- **Material to process**:

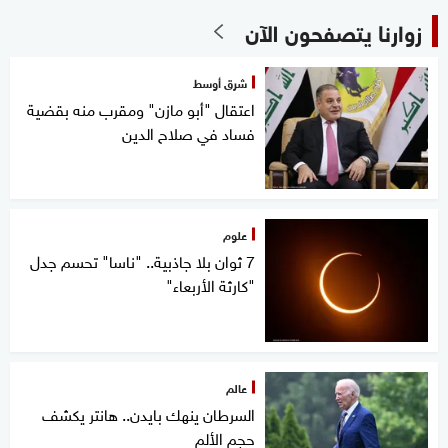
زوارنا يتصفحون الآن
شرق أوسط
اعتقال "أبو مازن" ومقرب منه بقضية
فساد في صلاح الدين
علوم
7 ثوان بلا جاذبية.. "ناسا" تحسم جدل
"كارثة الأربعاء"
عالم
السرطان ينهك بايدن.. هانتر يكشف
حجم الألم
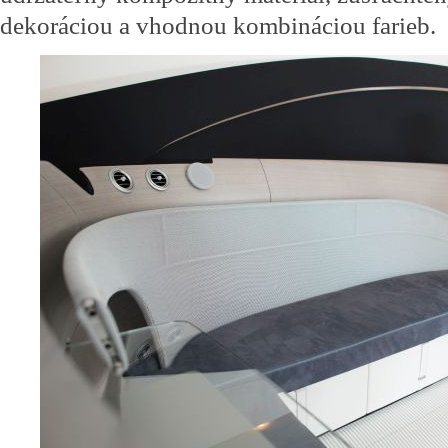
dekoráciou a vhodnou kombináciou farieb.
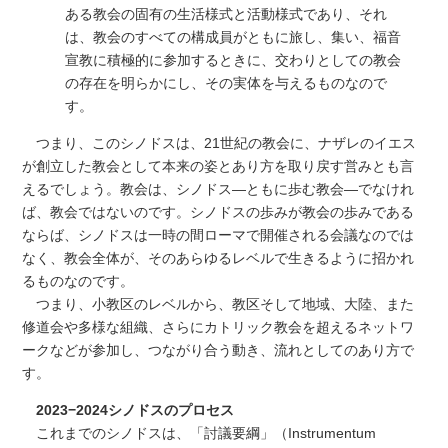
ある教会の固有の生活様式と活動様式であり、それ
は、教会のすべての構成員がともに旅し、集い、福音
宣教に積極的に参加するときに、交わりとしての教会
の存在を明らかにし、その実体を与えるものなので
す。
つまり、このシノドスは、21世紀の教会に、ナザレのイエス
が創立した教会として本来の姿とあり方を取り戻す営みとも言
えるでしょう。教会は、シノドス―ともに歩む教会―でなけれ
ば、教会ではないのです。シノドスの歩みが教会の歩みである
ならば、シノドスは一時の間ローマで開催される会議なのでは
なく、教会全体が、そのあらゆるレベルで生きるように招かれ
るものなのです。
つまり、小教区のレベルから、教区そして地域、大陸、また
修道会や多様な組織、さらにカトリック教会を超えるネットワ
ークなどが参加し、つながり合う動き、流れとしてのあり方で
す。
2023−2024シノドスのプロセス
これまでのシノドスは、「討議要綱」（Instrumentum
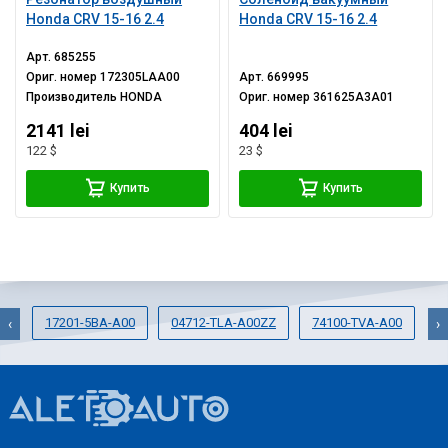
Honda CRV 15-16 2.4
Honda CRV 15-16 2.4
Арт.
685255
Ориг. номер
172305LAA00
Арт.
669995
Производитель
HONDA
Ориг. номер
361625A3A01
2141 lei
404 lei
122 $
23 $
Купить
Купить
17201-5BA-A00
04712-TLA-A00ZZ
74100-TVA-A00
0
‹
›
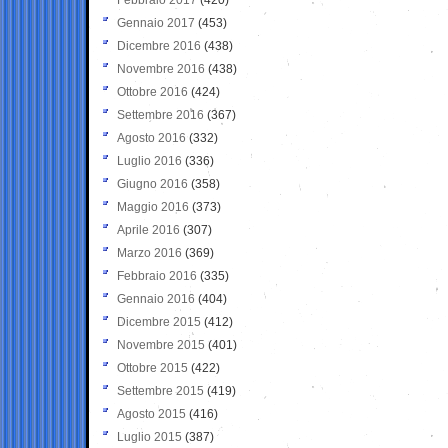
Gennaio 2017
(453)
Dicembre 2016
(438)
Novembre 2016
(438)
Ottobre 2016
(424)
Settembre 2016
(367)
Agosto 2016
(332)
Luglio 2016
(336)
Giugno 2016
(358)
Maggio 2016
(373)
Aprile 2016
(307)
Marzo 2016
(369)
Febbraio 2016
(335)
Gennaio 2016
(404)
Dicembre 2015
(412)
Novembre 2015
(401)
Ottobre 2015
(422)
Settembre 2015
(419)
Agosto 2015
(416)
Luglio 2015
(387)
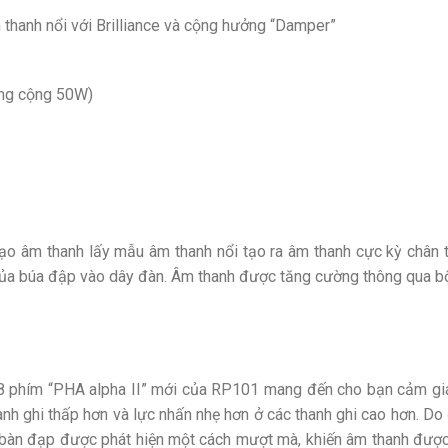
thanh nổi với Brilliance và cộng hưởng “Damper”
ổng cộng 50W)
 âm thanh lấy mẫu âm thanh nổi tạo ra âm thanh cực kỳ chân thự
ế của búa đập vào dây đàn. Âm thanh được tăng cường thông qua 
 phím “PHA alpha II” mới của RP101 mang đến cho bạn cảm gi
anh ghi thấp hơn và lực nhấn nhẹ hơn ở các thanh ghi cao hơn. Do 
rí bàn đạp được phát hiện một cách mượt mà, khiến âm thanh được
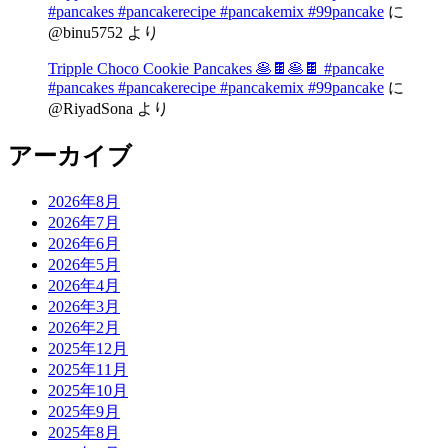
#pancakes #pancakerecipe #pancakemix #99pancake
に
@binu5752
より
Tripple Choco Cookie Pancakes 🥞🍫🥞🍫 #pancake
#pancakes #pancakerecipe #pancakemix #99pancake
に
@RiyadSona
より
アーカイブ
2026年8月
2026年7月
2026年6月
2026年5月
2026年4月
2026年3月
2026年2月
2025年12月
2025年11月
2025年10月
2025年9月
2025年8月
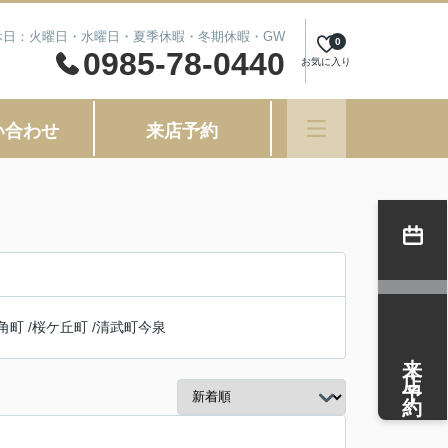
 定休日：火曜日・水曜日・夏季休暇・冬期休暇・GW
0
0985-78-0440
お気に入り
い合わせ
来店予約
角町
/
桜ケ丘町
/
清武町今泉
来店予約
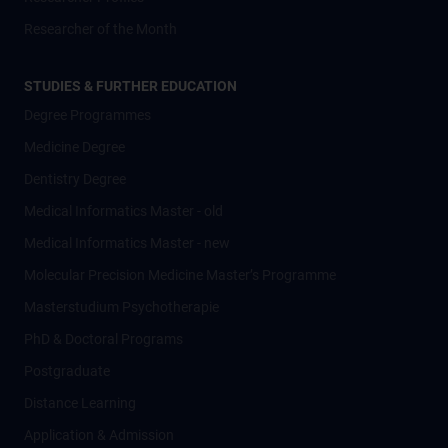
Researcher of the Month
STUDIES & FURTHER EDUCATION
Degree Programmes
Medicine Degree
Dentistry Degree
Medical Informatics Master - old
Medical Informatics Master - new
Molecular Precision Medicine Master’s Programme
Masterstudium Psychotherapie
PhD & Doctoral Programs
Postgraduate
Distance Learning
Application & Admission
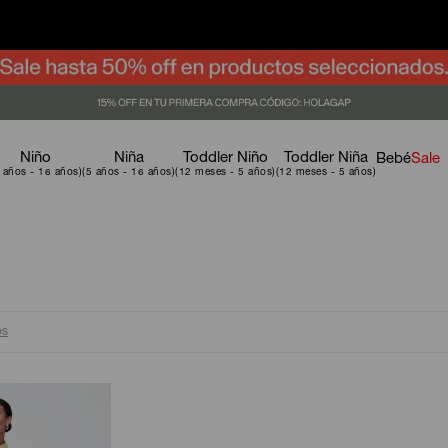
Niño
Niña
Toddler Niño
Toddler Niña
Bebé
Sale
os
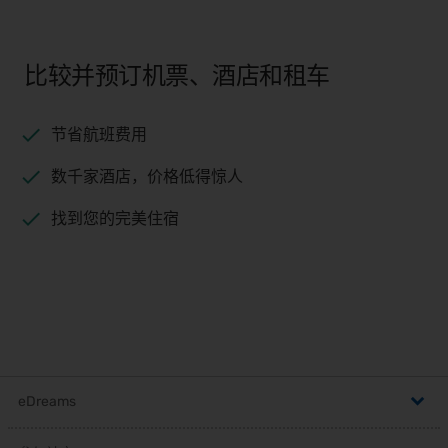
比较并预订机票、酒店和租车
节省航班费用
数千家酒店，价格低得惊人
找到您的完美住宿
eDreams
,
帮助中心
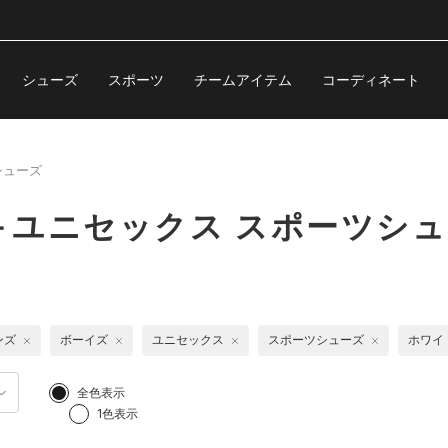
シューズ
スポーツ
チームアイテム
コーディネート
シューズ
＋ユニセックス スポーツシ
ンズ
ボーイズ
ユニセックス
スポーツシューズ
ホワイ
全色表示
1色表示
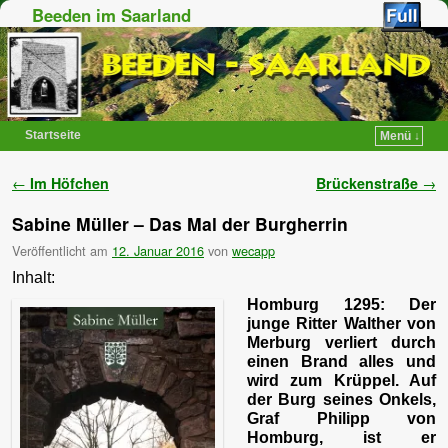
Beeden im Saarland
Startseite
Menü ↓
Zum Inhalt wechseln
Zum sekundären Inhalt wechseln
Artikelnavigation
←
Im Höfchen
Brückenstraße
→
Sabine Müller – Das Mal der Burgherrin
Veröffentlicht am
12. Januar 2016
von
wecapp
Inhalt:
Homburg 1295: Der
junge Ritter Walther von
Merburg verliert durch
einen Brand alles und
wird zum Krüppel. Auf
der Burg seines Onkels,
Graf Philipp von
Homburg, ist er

- **Work to be completed**: Count the lines in the rows above that contain the string "Inhalt", and reply with that number alone.

- **Exercise solution**: 3